Aruba

Written by Rob Evans
People Can Run
Unity Theatre (7th October 2006)

Reviewed by Adam Ford

Our consumerism-contorted society is a horrific hell-on-wheels from which people can run, but they can’t hide. That’s the inescapable argument of Aruba, a play that has already wowed crowds in New York and the Edinburgh Festival. Over the course of sixty thoroughly entertaining minutes, the ‘flight’ option is thoroughly pulled to bits, leaving the audience to wonder what other options they have.

Aruba is almost uniquely structured, with a multitude of characters being played by three actors on an otherwise empty stage. Each performer has their own twenty minutes of fame, as their main character steps into the limelight with their decidedly individual story.

Mark (Ben Lewis) is a ridiculously cocky ad man, who is always under pressure to come up with the next big catchphrase.

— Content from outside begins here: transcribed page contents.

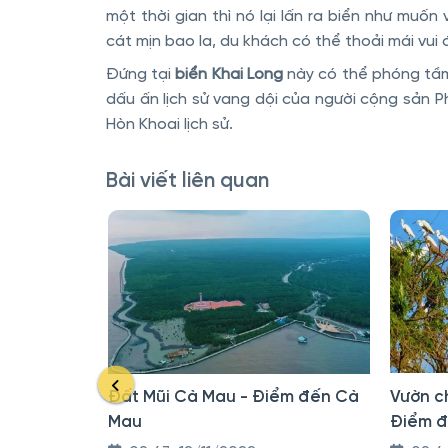
một thời gian thì nó lại lấn ra biển như muốn
cát mịn bao la, du khách có thể thoải mái vui 
Đứng tại
biển Khai Long
này có thể phóng tầm
dấu ấn lịch sử vang dội của người cộng sản 
Hòn Khoai lịch sử.
Bài viết liên quan
Đất Mũi Cà Mau - Điểm đến Cà
Vườn c
Mau
Điểm 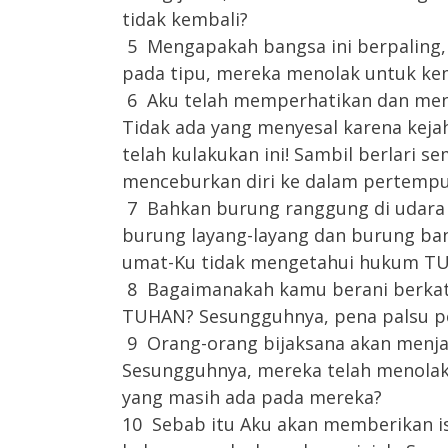
tidak kembali?
5 Mengapakah bangsa ini berpaling,
pada tipu, mereka menolak untuk kem
6 Aku telah memperhatikan dan mend
Tidak ada yang menyesal karena kej
telah kulakukan ini! Sambil berlari 
menceburkan diri ke dalam pertempu
7 Bahkan burung ranggung di udara
burung layang-layang dan burung ba
umat-Ku tidak mengetahui hukum T
8 Bagaimanakah kamu berani berkata
TUHAN? Sesungguhnya, pena palsu p
9 Orang-orang bijaksana akan menjad
Sesungguhnya, mereka telah menola
yang masih ada pada mereka?
10 Sebab itu Aku akan memberikan ist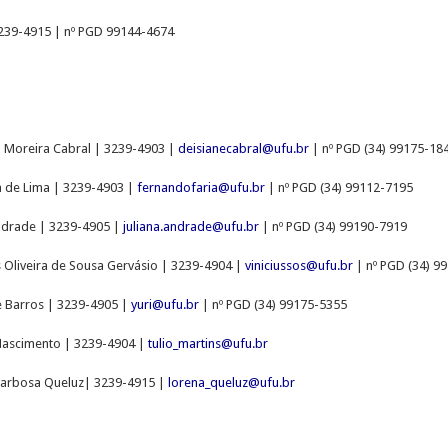
3239-4915
| nº PGD 99144-4674
a Moreira Cabral | 3239-4903 |
deisianecabral@ufu.br
| nº PGD
(34) 99175-18
a de Lima | 3239-4903 |
fernandofaria@ufu.br
| nº PGD
(34) 99112-7195
Andrade | 3239-4905 |
juliana.andrade@ufu.br
| nº PGD
(34) 99190-7919
s Oliveira de Sousa Gervásio | 3239-4904 |
viniciussos@ufu.br
| nº PGD
(34) 9
de Barros | 3239-4905 |
yuri@ufu.br
| nº PGD
(34) 99175-5355
 Nascimento
| 3239-4904 |
tulio_martins@ufu.br
Barbosa Queluz| 3239-4915 |
lorena_queluz@ufu.br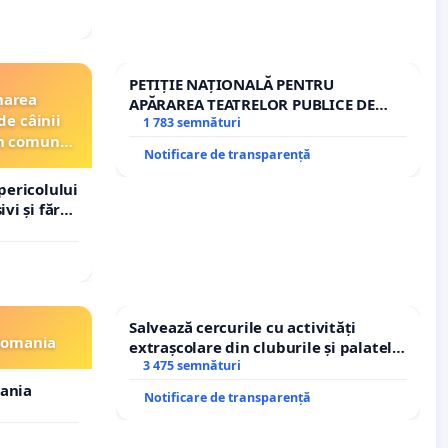
PETIȚIE NAȚIONALĂ PENTRU
narea
APĂRAREA TEATRELOR PUBLICE DE
de câinii
REPERTORIU DIN ROMÂNIA
1 783 semnături
din comuna
Notificare de transparență
pericolului
vi și fără
Salvează cercurile cu activități
 Romania
extrașcolare din cluburile și palatele
copiilor
3 475 semnături
mania
Notificare de transparență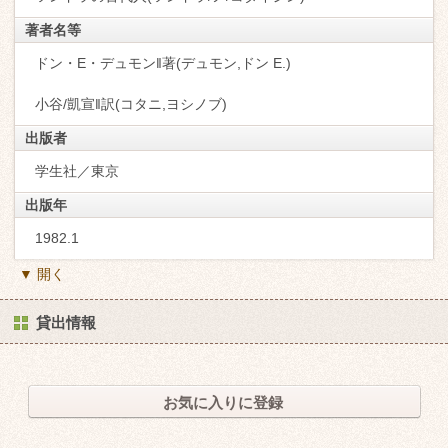
著者名等
ドン・E・デュモン‖著(デュモン,ドン E.)
小谷/凱宣‖訳(コタニ,ヨシノブ)
出版者
学生社／東京
出版年
1982.1
▼ 開く
貸出情報
お気に入りに登録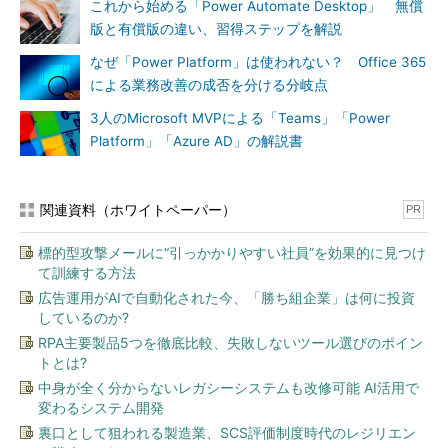
これから始める「Power Automate Desktop」 無償
版と有償版の違い、習得ステップを解説
なぜ「Power Platform」は使われない？ Office 365
による業務改善の成否を分ける分岐点
3人のMicrosoft MVPによる「Teams」「Power
Platform」「Azure AD」の解説書
関連資料（ホワイトペーパー）
PR
標的型攻撃メールに“引っかかりやすい社員”を効果的に見つけ
て訓練する方法
広告運用がAIで自動化された今、「勝ち組企業」は何に投資
しているのか?
RPA主要製品5つを徹底比較、失敗しないツール選びのポイン
トとは?
中身が全く分からないレガシーシステムも改修可能 AI活用で
変わるシステム開発
裏口として狙われる製造業、SCS評価制度時代のレジリエン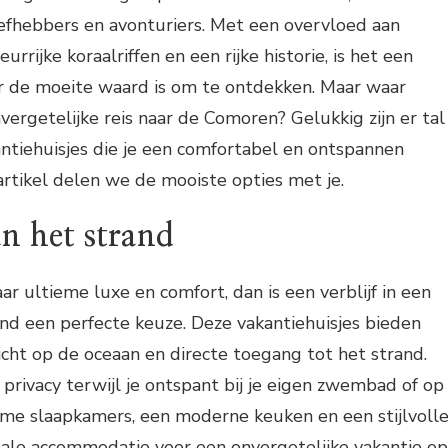
iefhebbers en avonturiers. Met een overvloed aan
urrijke koraalriffen en een rijke historie, is het een
 de moeite waard is om te ontdekken. Maar waar
 onvergetelijke reis naar de Comoren? Gelukkig zijn er tal
kantiehuisjes die je een comfortabel en ontspannen
t artikel delen we de mooiste opties met je.
an het strand
ar ultieme luxe en comfort, dan is een verblijf in een
rand een perfecte keuze. Deze vakantiehuisjes bieden
zicht op de oceaan en directe toegang tot het strand.
 privacy terwijl je ontspant bij je eigen zwembad of op
uime slaapkamers, een moderne keuken en een stijlvoll
 ideale accommodatie voor een onvergetelijke vakantie op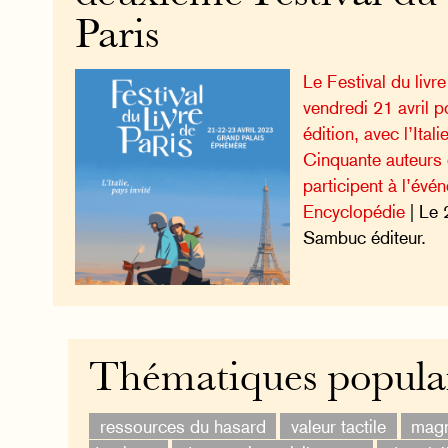
Paris
Le Festival du livr
vendredi 21 avril 
édition, avec l’Ital
Cinquante auteurs 
participent à l’évé
Encyclopédie
| Le 
Sambuc éditeur.
Thématiques popula
ressources du hasard
valeur tactile
magn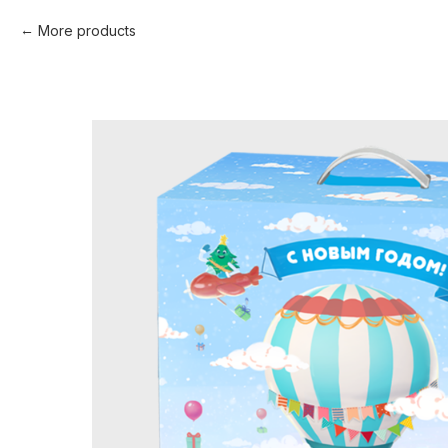
More products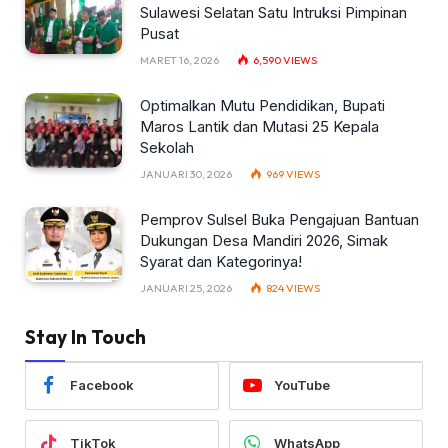
Sulawesi Selatan Satu Intruksi Pimpinan
Pusat
MARET 16, 2026
6,590
VIEWS
Optimalkan Mutu Pendidikan, Bupati
Maros Lantik dan Mutasi 25 Kepala
Sekolah
JANUARI 30, 2026
969
VIEWS
Pemprov Sulsel Buka Pengajuan Bantuan
Dukungan Desa Mandiri 2026, Simak
Syarat dan Kategorinya!
JANUARI 25, 2026
824
VIEWS
Stay In Touch
Facebook
YouTube
TikTok
WhatsApp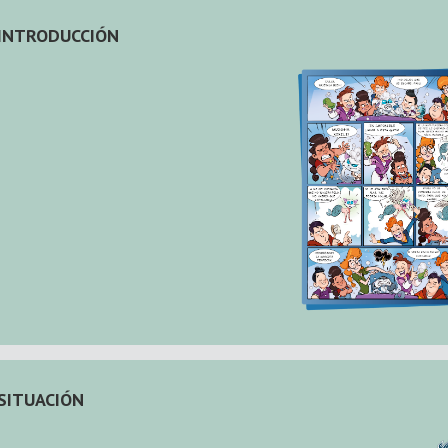
INTRODUCCIÓN
SITUACIÓN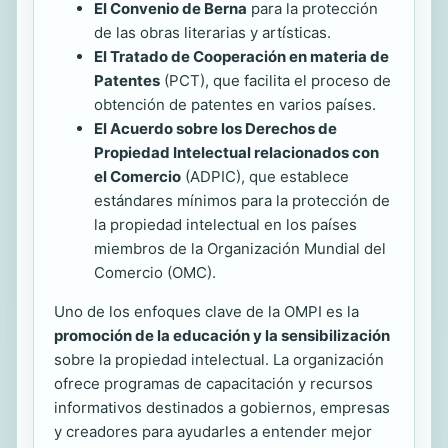
El Convenio de Berna
para la protección
de las obras literarias y artísticas.
El Tratado de Cooperación en materia de
Patentes
(PCT), que facilita el proceso de
obtención de patentes en varios países.
El Acuerdo sobre los Derechos de
Propiedad Intelectual relacionados con
el Comercio
(ADPIC), que establece
estándares mínimos para la protección de
la propiedad intelectual en los países
miembros de la Organización Mundial del
Comercio (OMC).
Uno de los enfoques clave de la OMPI es la
promoción de la educación y la sensibilización
sobre la propiedad intelectual. La organización
ofrece programas de capacitación y recursos
informativos destinados a gobiernos, empresas
y creadores para ayudarles a entender mejor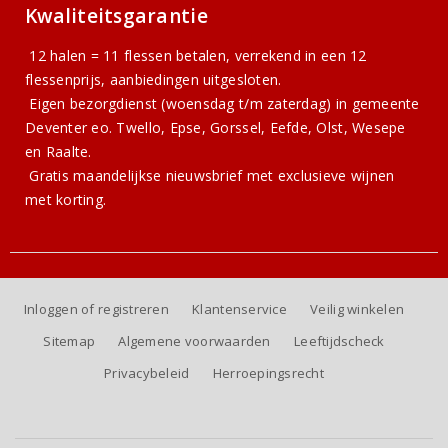
Kwaliteitsgarantie
12 halen = 11 flessen betalen, verrekend in een 12
flessenprijs, aanbiedingen uitgesloten.
Eigen bezorgdienst (woensdag t/m zaterdag) in gemeente
Deventer eo. Twello, Epse, Gorssel, Eefde, Olst, Wesepe
en Raalte.
Gratis
maandelijkse nieuwsbrief
met exclusieve wijnen
met korting.
Inloggen of registreren
Klantenservice
Veilig winkelen
Sitemap
Algemene voorwaarden
Leeftijdscheck
Privacybeleid
Herroepingsrecht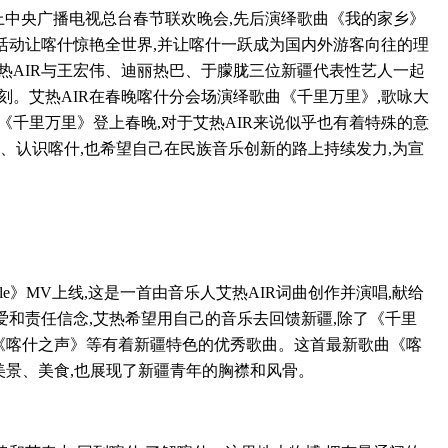
登上中央广播电视总台春节联欢晚会,先后演绎歌曲《我的家乡》
场活动让喀什惊艳全世界,并让喀什一跃成为国内外游客向往的理
热AIR与王宏伟、迪丽热巴、于朦胧三位新疆代表性艺人一起
刻。艾热AIR在春晚喀什分会场演绎歌曲《千里万里》,歌咏大
《千里万里》登上春晚,对于艾热AIR来说似乎也有着特殊的意
、认识喀什,也希望自己在民族音乐创新的路上持续发力,为宣
tyle》MV上线,这是一首由音乐人艾热AIR词曲创作并演唱,献给
和责任信念,艾热希望用自己的音乐去回馈新疆,除了《千里
归巢》《喀什之声》等有着新疆特色的优秀歌曲。这首最新歌曲《喀
人文、美景、美食,也展现了新疆青年的胸襟和风骨。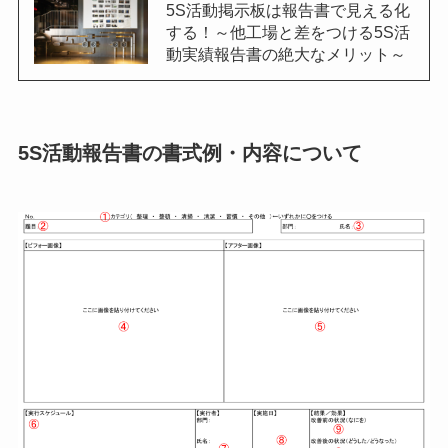
5S活動掲示板は報告書で見える化
する！～他工場と差をつける5S活
動実績報告書の絶大なメリット～
5S活動報告書の書式例・内容について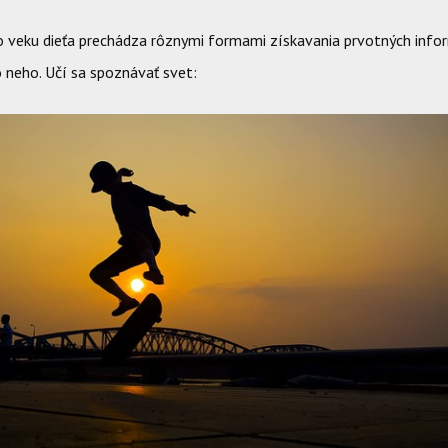
o veku dieťa prechádza rôznymi formami získavania prvotných infor
 neho. Učí sa spoznávať svet: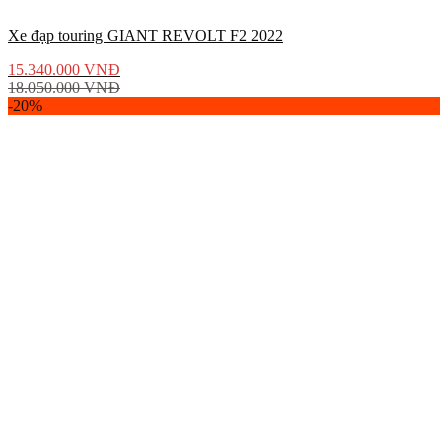
Xe đạp touring GIANT REVOLT F2 2022
15.340.000
VNĐ
18.050.000
VNĐ
-20%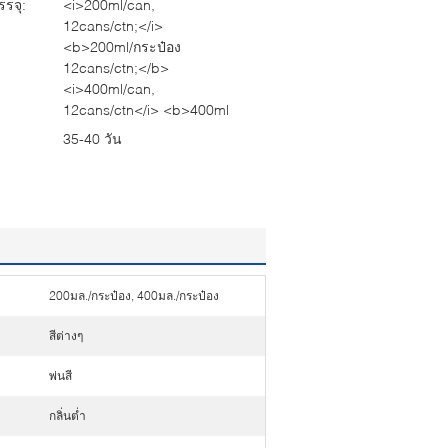
รจุ:
<i>200ml/can,
12cans/ctn;</i>
<b>200ml/กระป๋อง
12cans/ctn;</b>
<i>400ml/can,
12cans/ctn</i> <b>400ml
35-40 วัน
200มล./กระป๋อง, 400มล./กระป๋อง
สีต่างๆ
พ่นสี
กลิ่นต่ำ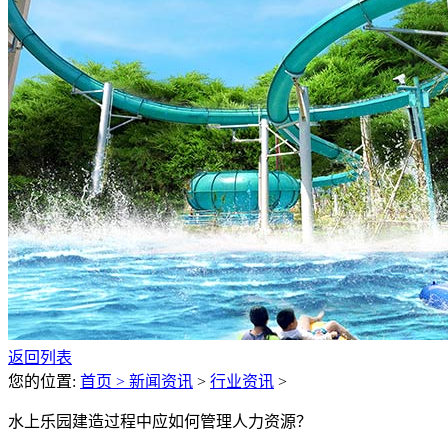
返回列表
您的位置:
首页 >
新闻资讯
>
行业资讯
>
水上乐园建造过程中应如何管理人力资源？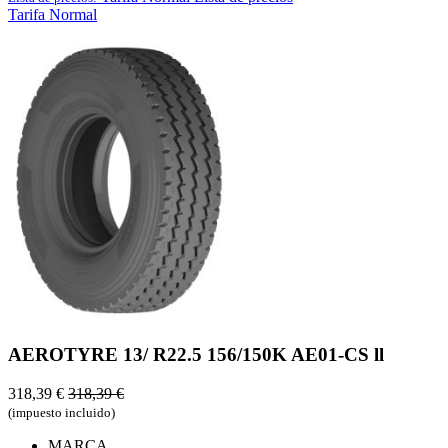
Tarifa Normal
AEROTYRE 13/ R22.5 156/150K AE01-CS ll
318,39
€
318,39
€
(impuesto incluido)
MARCA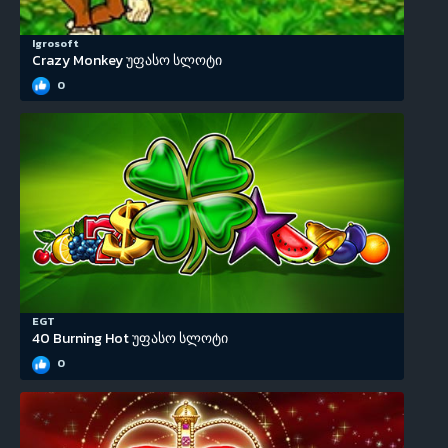
Igrosoft
Crazy Monkey უფასო სლოტი
0
EGT
40 Burning Hot უფასო სლოტი
0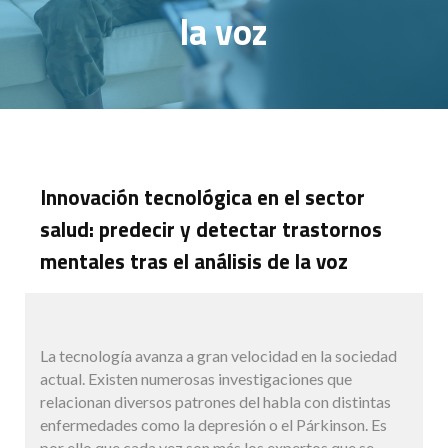
la voz
Innovación tecnológica en el sector
salud: predecir y detectar trastornos
mentales tras el análisis de la voz
La tecnología avanza a gran velocidad en la sociedad
actual. Existen numerosas investigaciones que
relacionan diversos patrones del habla con distintas
enfermedades como la depresión o el Párkinson. Es
por ello que cada vez son más los expertos que se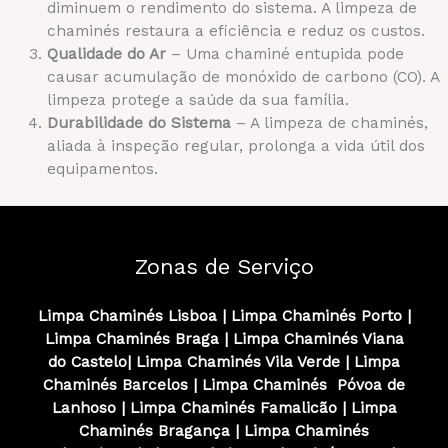
diminuem o rendimento do sistema. A limpeza de
chaminés restaura a eficiência e reduz os custos.
Qualidade do Ar
– Uma chaminé entupida pode
causar acumulação de monóxido de carbono (CO). A
limpeza protege a saúde da sua família.
Durabilidade do Sistema
– A limpeza de chaminés,
aliada à inspeção regular, prolonga a vida útil dos
equipamentos.
Zonas de Serviço
Limpa Chaminés Lisboa
|
Limpa Chaminés
Porto
|
Limpa Chaminés
Braga
|
Limpa Chaminés
Viana
do Castelo
|
Limpa Chaminés
Vila Verde
|
Limpa
Chaminés
Barcelos
|
Limpa Chaminés
Póvoa de
Lanhoso
|
Limpa Chaminés
Famalicão
|
Limpa
Chaminés
Bragança
|
Limpa Chaminés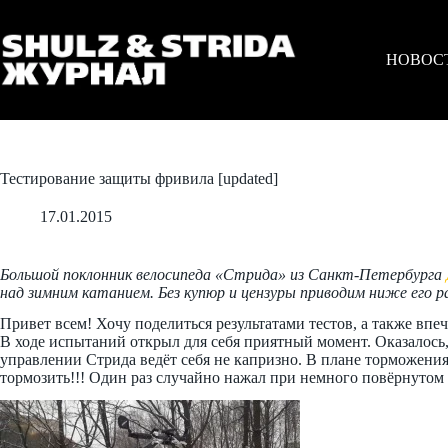
Перейти
к
сути
НОВОС
Тестирование защиты фривила [updated]
17.01.2015
Большой поклонник велосипеда «Стрида» из Санкт-Петербурга
над зимним катанием. Без купюр и цензуры приводим ниже его ра
Привет всем! Хочу поделиться результатами тестов, а также впе
В ходе испытаний открыл для себя приятный момент. Оказалось, 
управлении Стрида ведёт себя не капризно. В плане торможения 
тормозить!!! Один раз случайно нажал при немного повёрнутом 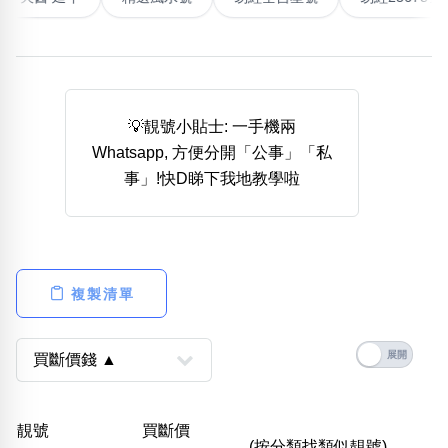
熱門分類
888尾
999尾
777尾
9字頭
6字頭
無4字
無5字
多8字
9888頭
二字號
三字號
💡靚號小貼士: 一手機兩
全大數字
5萬以上
生天延
全吉星(全號)
Whatsapp, 方便分開「公事」「私
搜尋
事」!快D睇下我地教學啦
清除全部分類
高級分類
i
複製清單
幸運號分類
風水號分類
幸運分類
生天延/貴財成
靚號
買斷價
基本分類
五行
(按分類找類似靚號)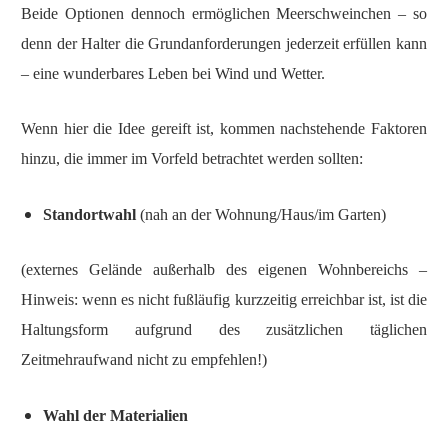
Beide Optionen dennoch ermöglichen Meerschweinchen – so
denn der Halter die Grundanforderungen jederzeit erfüllen kann
– eine wunderbares Leben bei Wind und Wetter.
Wenn hier die Idee gereift ist, kommen nachstehende Faktoren
hinzu, die immer im Vorfeld betrachtet werden sollten:
Standortwahl
(nah an der Wohnung/Haus/im Garten)
(externes Gelände außerhalb des eigenen Wohnbereichs –
Hinweis: wenn es nicht fußläufig kurzzeitig erreichbar ist, ist die
Haltungsform aufgrund des zusätzlichen täglichen
Zeitmehraufwand nicht zu empfehlen!)
Wahl der Materialien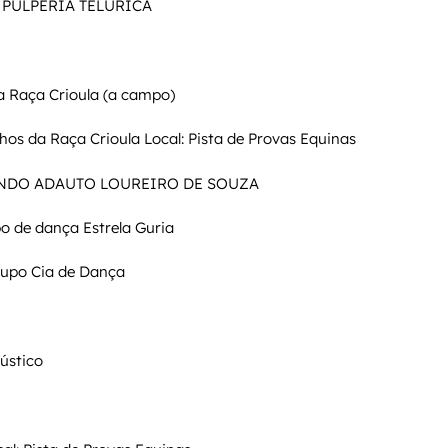
e/ PULPERIA TELÚRICA
a Raça Crioula (a campo)
os da Raça Crioula Local: Pista de Provas Equinas
NDO ADAUTO LOUREIRO DE SOUZA
o de dança Estrela Guria
rupo Cia de Dança
ústico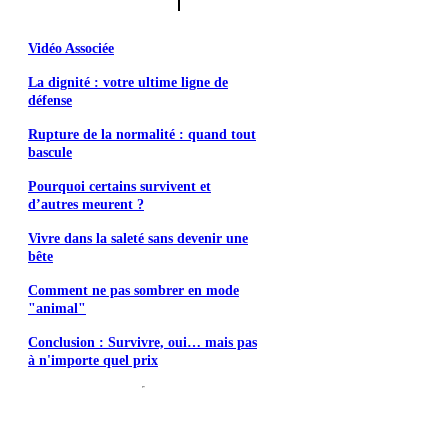
Vidéo Associée
La dignité : votre ultime ligne de
défense
Rupture de la normalité : quand tout
bascule
Pourquoi certains survivent et
d’autres meurent ?
Vivre dans la saleté sans devenir une
bête
Comment ne pas sombrer en mode
"animal"
Conclusion : Survivre, oui… mais pas
à n'importe quel prix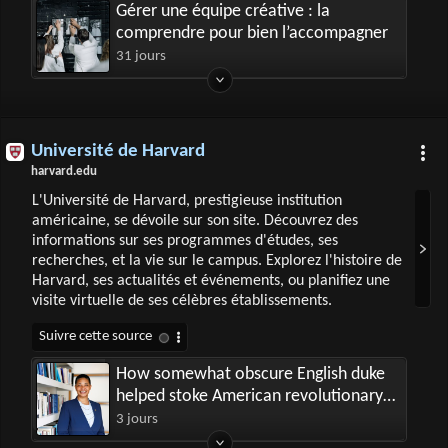
Gérer une équipe créative : la
comprendre pour bien l’accompagner
31 jours
Université de Harvard
harvard.edu
L'Université de Harvard, prestigieuse institution
américaine, se dévoile sur son site. Découvrez des
informations sur ses programmes d'études, ses
recherches, et la vie sur le campus. Explorez l'histoire de
Harvard, ses actualités et événements, ou planifiez une
visite virtuelle de ses célèbres établissements.
How somewhat obscure English duke
helped stoke American revolutionary
ambitions
3 jours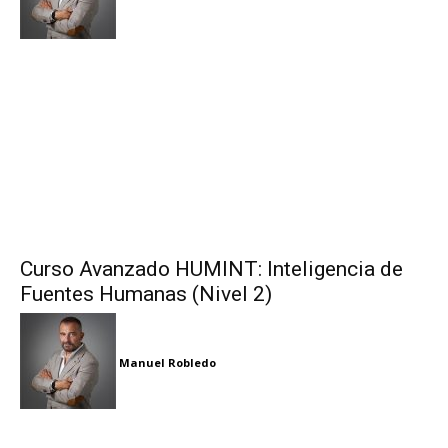
Curso Avanzado HUMINT: Inteligencia de
Fuentes Humanas (Nivel 2)
Manuel Robledo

Eventually he cracks under the strain, and takes a psychological vacation to the unspoiled island of Aruba. There he comes up with the ultimate postmodern slogan – ‘It’s JUST a shoe’ – that puts a certain brand of footwear on everyone’s feet. Well, everyone in the right demographic anyway.

Next, we meet Darren (Kieran Fay), a personal trainer with an Australian accent even thicker than his neck muscles. Mind you, his physique is not what it once was (the man is thirty-five after all), so his boss/girlfriend is trading him for a younger model. Dumped on the romance and career scrapheaps, he gatecrashes a workers and clients party at the gym, gets way too drunk, and ends-up joining Mark in Aruba.

The final millennial misfit is Nikki (Sophie Fletcher), a travel agency desk. She’s constantly plagued by people doing surveys in the street – who think her answers are boring anyway – and no one ever listens to her at work either. So what else can a poor travel agent do, apart from fantasise about holidaying in Aruba? Well there is one thing.

Rob Evans and People Can Run have created a dark yet breezy play that everyone in the wild western world could relate to. The tremendously talented trio of actors conjure-up plausible scenes of urban paranoia without the use of props or scenery. But then we know what the scenery looks like. It is the backdrop for our desperate and frustrated lives.